2020-08-24

政府なき法

慣習法が社会に認められるのは、権力の後ろ盾があるからではなく、各個人が互いに相手の期待に沿って行動することが、利益になるからだ。政府が上から法を押しつけると、法が相互承認を通じボトムアップで発達する場合よりも、社会秩序を保つのにより多くの暴力が必要になる。
Bruce Benson, Enterprise of Law: Justice Without the State

慣習法の下では、権利の侵害は政府や「社会」に対する犯罪ではなく、民事上の不法行為として扱われる。ある人の行為が他者に影響を及ぼさない限り、法的な問題にはならない。明らかに誰にも害を及ぼさない行為は、法的責任の対象にはならない。
Bruce Benson, Enterprise of Law: Justice Without the State

政府の法律のない社会で揉めごとが起こっても、暴力で決着をつけることになるとは限らない。

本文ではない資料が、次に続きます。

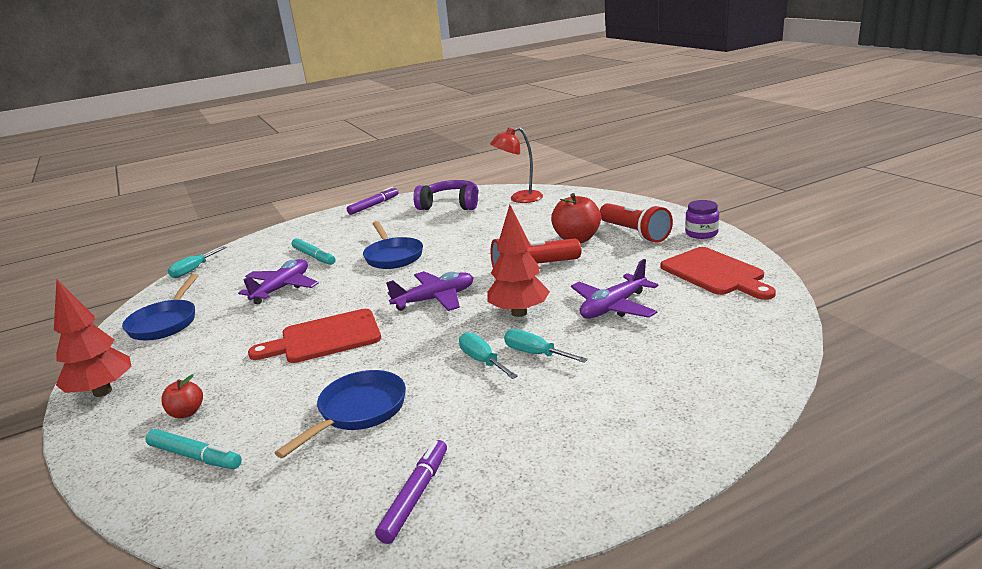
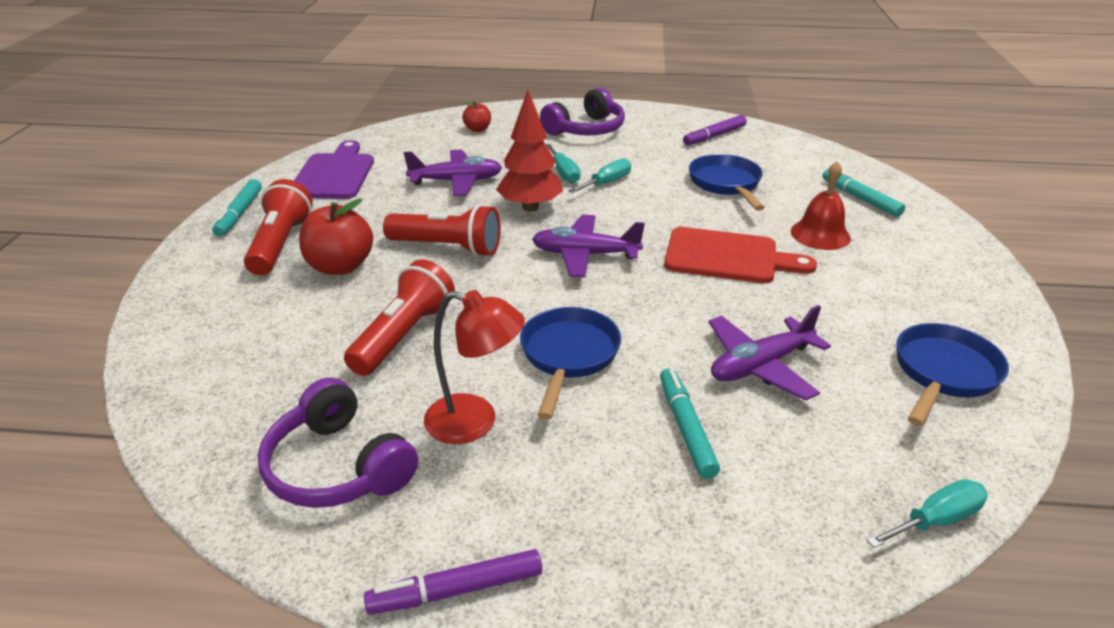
camera: 150 degrees left, 10 degrees up
(103, 391) = (982, 289): red tree -> none
(186, 413) = (875, 233): red apple -> red apple (477, 129)
(245, 389) = (820, 234): none -> red bell
(358, 412) = (726, 184): blue pan -> blue pan turned 105 degrees clockwise
(482, 361) = (607, 183): turquoise screwdriver -> turquoise screwdriver turned 135 degrees counterclockwise
(487, 234) = (404, 335): none -> red flashlight
(519, 199) = (230, 407): red lamp -> red lamp (475, 422)
(594, 425) = (586, 129): none -> purple headphones
(701, 233) = (239, 214): purple jar -> turquoise marker
(715, 273) = (334, 174): red cutting board -> purple cutting board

暴力は報復をもたらし、紛争解決の手段としてはコストが高い。だから慣習法制度の下では、暴力によらない調停や紛争解決手続きが急速に発達するだろう。
Bruce Benson, Enterprise of Law: Justice Without the State

慣習法の下での裁判結果は、共同体による追放の脅威によって執行される。原告側と被告側は正しい判決を拒んだ場合の高いコストを認識し、判決に服さない者を集団から追放する。訴訟による解決は、この厳しい制裁に対する恐れから、受け入れられるようになっていく。